If the season started tomorrow, Dixon would probably have a strong case to start at the two. While UVA has some pieces returning in Gertrude and Carrere, they are more unproven commodities due to their limited sample size. Additionally, I would still expect Virginia to target another guard to back up Mallory at the point.
Even if he does not technically start, Dixon should play starter-level minutes. A realistic early expectation is somewhere in the 22-to-28 minute range, with the upside for more if his defense translates and his shooting holds against ACC athletes. He played heavy minutes at UC Irvine, and he produced efficiently while carrying a much larger offensive burden than he will likely have in Charlottesville. That should make the transition easier. He will not have to be Virginia’s first option. He just has to be one of several reliable ones.
Offensively, the fit is obvious. Odom’s Virginia has leaned into a more modern identity: more pace, more spacing, more perimeter shooting, and more freedom than the old Bennett-era style.
He gives Virginia another player who can punish help off the ball. That is especially important with De Ridder and Grünloh returning up front. De Ridder is an All-ACC First Team player, but sometimes struggles when facing double teams. Additionally, Grünloh’s development as a rim runner, offensive rebounder, and interior presence also becomes more dangerous when defenses cannot shrink the floor. Dixon’s shooting should make both players’ lives easier.

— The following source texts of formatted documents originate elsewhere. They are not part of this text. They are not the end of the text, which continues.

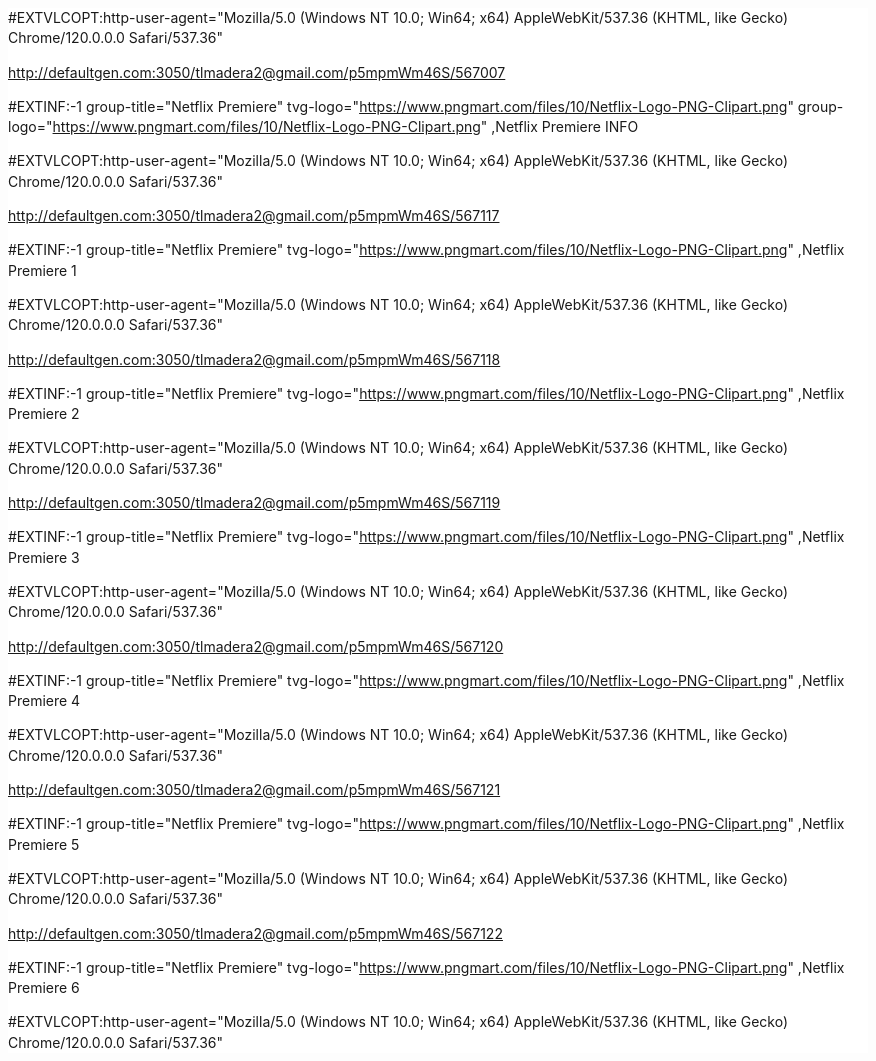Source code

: #EXTVLCOPT:http-user-agent="Mozilla/5.0 (Windows NT 10.0; Win64; x64) AppleWebKit/537.36 (KHTML, like Gecko) Chrome/120.0.0.0 Safari/537.36"

http://defaultgen.com:3050/tlmadera2@gmail.com/p5mpmWm46S/567007





#EXTINF:-1 group-title="Netflix Premiere" tvg-logo="https://www.pngmart.com/files/10/Netflix-Logo-PNG-Clipart.png" group-logo="https://www.pngmart.com/files/10/Netflix-Logo-PNG-Clipart.png" ,Netflix Premiere INFO

#EXTVLCOPT:http-user-agent="Mozilla/5.0 (Windows NT 10.0; Win64; x64) AppleWebKit/537.36 (KHTML, like Gecko) Chrome/120.0.0.0 Safari/537.36"

http://defaultgen.com:3050/tlmadera2@gmail.com/p5mpmWm46S/567117

#EXTINF:-1 group-title="Netflix Premiere" tvg-logo="https://www.pngmart.com/files/10/Netflix-Logo-PNG-Clipart.png" ,Netflix Premiere 1

#EXTVLCOPT:http-user-agent="Mozilla/5.0 (Windows NT 10.0; Win64; x64) AppleWebKit/537.36 (KHTML, like Gecko) Chrome/120.0.0.0 Safari/537.36"

http://defaultgen.com:3050/tlmadera2@gmail.com/p5mpmWm46S/567118

#EXTINF:-1 group-title="Netflix Premiere" tvg-logo="https://www.pngmart.com/files/10/Netflix-Logo-PNG-Clipart.png" ,Netflix Premiere 2

#EXTVLCOPT:http-user-agent="Mozilla/5.0 (Windows NT 10.0; Win64; x64) AppleWebKit/537.36 (KHTML, like Gecko) Chrome/120.0.0.0 Safari/537.36"

http://defaultgen.com:3050/tlmadera2@gmail.com/p5mpmWm46S/567119

#EXTINF:-1 group-title="Netflix Premiere" tvg-logo="https://www.pngmart.com/files/10/Netflix-Logo-PNG-Clipart.png" ,Netflix Premiere 3

#EXTVLCOPT:http-user-agent="Mozilla/5.0 (Windows NT 10.0; Win64; x64) AppleWebKit/537.36 (KHTML, like Gecko) Chrome/120.0.0.0 Safari/537.36"

http://defaultgen.com:3050/tlmadera2@gmail.com/p5mpmWm46S/567120

#EXTINF:-1 group-title="Netflix Premiere" tvg-logo="https://www.pngmart.com/files/10/Netflix-Logo-PNG-Clipart.png" ,Netflix Premiere 4

#EXTVLCOPT:http-user-agent="Mozilla/5.0 (Windows NT 10.0; Win64; x64) AppleWebKit/537.36 (KHTML, like Gecko) Chrome/120.0.0.0 Safari/537.36"

http://defaultgen.com:3050/tlmadera2@gmail.com/p5mpmWm46S/567121

#EXTINF:-1 group-title="Netflix Premiere" tvg-logo="https://www.pngmart.com/files/10/Netflix-Logo-PNG-Clipart.png" ,Netflix Premiere 5

#EXTVLCOPT:http-user-agent="Mozilla/5.0 (Windows NT 10.0; Win64; x64) AppleWebKit/537.36 (KHTML, like Gecko) Chrome/120.0.0.0 Safari/537.36"

http://defaultgen.com:3050/tlmadera2@gmail.com/p5mpmWm46S/567122

#EXTINF:-1 group-title="Netflix Premiere" tvg-logo="https://www.pngmart.com/files/10/Netflix-Logo-PNG-Clipart.png" ,Netflix Premiere 6

#EXTVLCOPT:http-user-agent="Mozilla/5.0 (Windows NT 10.0; Win64; x64) AppleWebKit/537.36 (KHTML, like Gecko) Chrome/120.0.0.0 Safari/537.36"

He also helps Mallory. One of the big questions for Virginia next season is how much offensive responsibility Mallory can handle as a sophomore point guard. He is electric, and his role is going to grow. But asking him to be the only consistent advantage creator would be a lot. Dixon gives him a backcourt partner who can take pressure off the ball, initiate secondary actions, and keep defenses honest when Mallory gets two feet in the paint.
Dixon has already shown he can be that kind of player. In January, he scored a career-high 26 points against Cal State Bakersfield while shooting 8-for-13 from the field and 6-for-7 from three.
Defensively, the question is how quickly he adjusts to the level of physicality, speed, and scouting detail in the ACC. At 6-foot-4, he should be able to guard most twos and some threes. He also averaged 1.1 steals per game last season, which points to some activity and anticipation. But Virginia will need him to be more than active. Odom’s system this past season was predicated on short runs when players go all out on both sides of the floor, so the style of defense will likely be an adjustment for Dixon.
It’s also important to note the UC Irvine connection here. Devin Tillis transferred from UC Irvine to Virginia last offseason and became part of Odom’s first UVA team. Tillis’ positive experience in Charlottesville could not have hurt. At a minimum, Virginia had recent experience evaluating and integrating a productive UC Irvine transfer. And if Tillis had good things to say about the program, the staff, and the transition from the Big West to the ACC, it is easy to imagine that helping Dixon feel comfortable with the move.
Given the monetary costs and playing time realities, the Cavaliers were not just trying to find talent. They were trying to find a player who made sense with the roster, who could accept a role on a team with returning pieces, and who could still raise the ceiling. Dixon fits that description better than a lot of higher-profile portal options would have.
The roster is still probably not finished. Virginia could still use more frontcourt depth behind Grünloh and De Ridder, and adding another perimeter piece would not hurt. But Dixon is a meaningful first domino. For a team that had been waiting for its first portal win while the rest of the sport kept moving, this is exactly the kind of pickup Virginia needed.